Giovedì 18 Aprile 2024

Unioni gay, il cardinale Kasper: "Vanno rispettate ma non possiamo chiamarle famiglia"

"Comprensibile l'esito del referendum in Irlanda. Ma la dottrina della chiesa non cambia"

Roma, 9 giugno 2015 - CHI PENSA a una messa in discussione del matrimonio cristiano dopo la netta vittoria dei fautori delle nozze gay nella cattolicissima Irlanda è fuori strada. «La Chiesa non cambierà la sua dottrina. Le unioni omosessuali non sono matrimonio e non possono essere definite famiglia», avverte il cardinale Walter Kasper, ex ministro vaticano dell’Ecumenismo. Non certo un falco nello scacchiere della Santa sede, piuttosto un teologo altamente considerato dal Papa ed espressione di quell'espiscopato tedesco, notoriamente liberal, che, il giorno dopo l’esito del referendum, ha tenuto un summit nei sacri palazzi con francesi e svizzeri sulle sfide della famiglia in vista del Sinodo.

Eminenza, il matrimonio non si tocca, ma per la Chiesa sarà dura segnare il passo dopo un voto così storico...

«Quanto accaduto in Irlanda è stata una sorpresa. Vent'anni fa andavo sull'isola a trascorrere le vacanze e ricordo che era un paese prevalentemente agricolo, ora ha avuto uno sviluppo economico davvero importante. E le nuove generazioni non condividono più certi valori tradizionali. Se poi a ciò aggiungiamo lo scandalo della pedofilia nel clero, possiamo ben capire quali siano le ragioni alla base di questo risultato». 

Ha fatto bene il segretario di Stato vaticano, Pietro Parolin, a parlare di «sconfitta per l’umanità»?

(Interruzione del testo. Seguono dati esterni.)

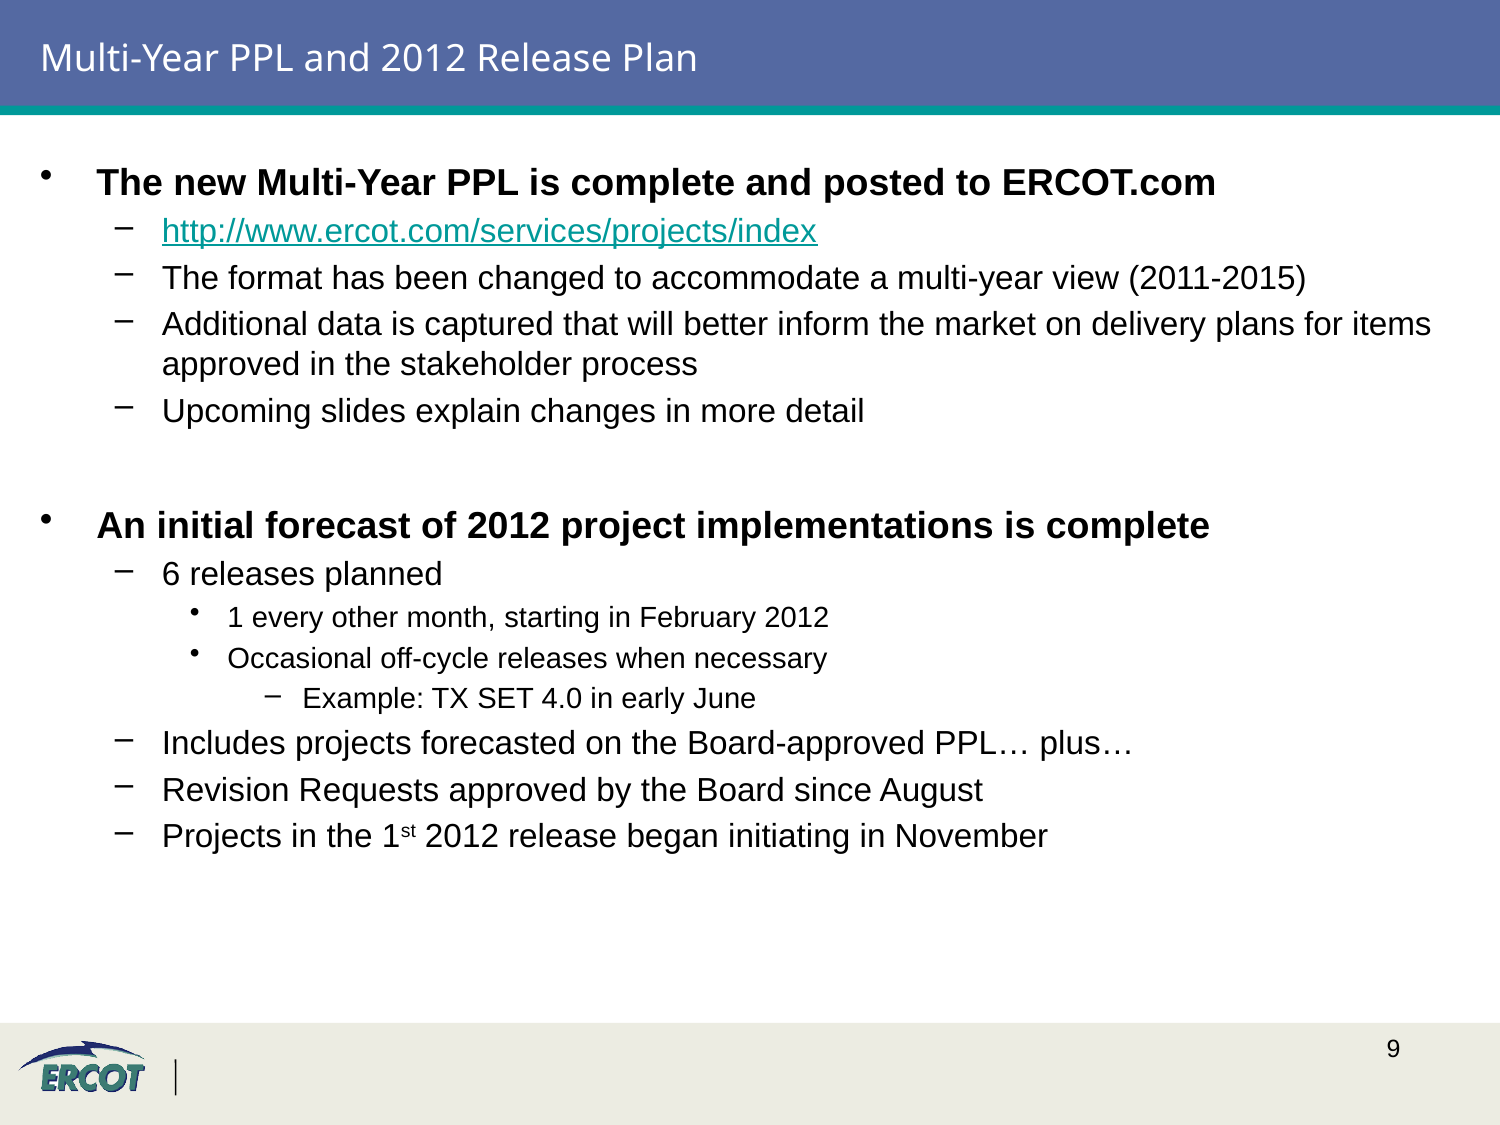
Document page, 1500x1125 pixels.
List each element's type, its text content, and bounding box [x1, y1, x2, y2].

list The new Multi-Year PPL is complete and posted to ERCOT.com http://www.ercot.com/services/projects/index The format has been changed to accommodate a multi-year view (2011-2015) Additional data is captured that will better inform the market on delivery plans for items approved in the stakeholder process Upcoming slides explain changes in more detail An initial forecast of 2012 project implementations is complete 6 releases planned 1 every other month, starting in February 2012 Occasional off-cycle releases when necessary Example: TX SET 4.0 in early June Includes projects forecasted on the Board-approved PPL… plus… Revision Requests approved by the Board since August Projects in the 1st 2012 release began initiating in November [24, 149, 1476, 1013]
picture [10, 1031, 151, 1111]
title Multi-Year PPL and 2012 Release Plan [24, 0, 1313, 113]
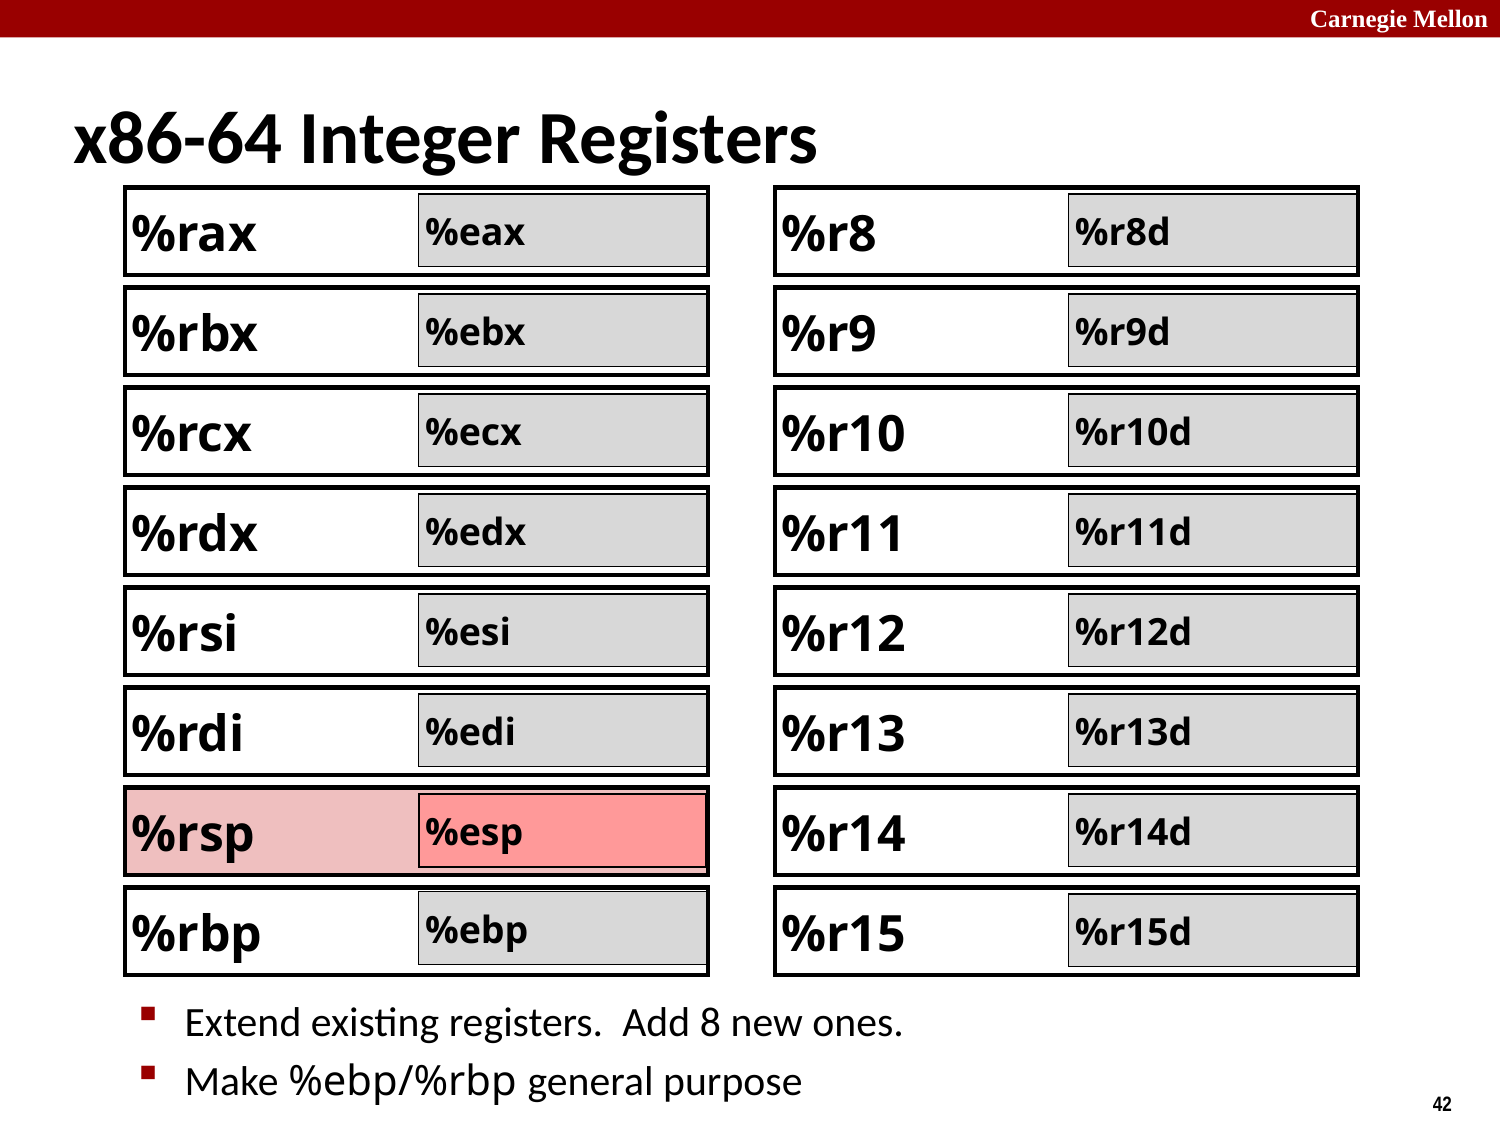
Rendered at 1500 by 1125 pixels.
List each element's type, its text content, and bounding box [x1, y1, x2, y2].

«Non chiedetelo a me... Non commento le dichiarazioni di altri cardinali, figurarsi quelle del primo collaboratore del Papa». L’Irlanda ha voluto dare una scossa anche alla Chiesa? «Chi pensa che si possa mutare la dottrina sul matrimonio si sbaglia».

Che cosa può cambiare, allora? «Possiamo valorizzare meglio il rispetto per le persone, qualsiasi sia la loro inclinazione sessuale».

Il documento intermedio dell'ultimo Sinodo lasciava aperto qualche spiraglio sulle coppie omosessuali.

«Elementi positivi ci sono in ogni persona, Dio ama chiunque. Credo che siamo chiamati a rispettare le unioni gay, vissute dai partner con responsabilità. Ce ne sono, ma non possiamo chiamarle famiglia, così si farebbe solo confusione».

Sull'omosessualità prevede un aspro confronto nel Sinodo di ottobre?

«Questa volta non sono coinvolto nella preparazione dell’assise. Non saprei... È possibile che il dibattito sia duro, ma alla fine si raggiungerà un consenso».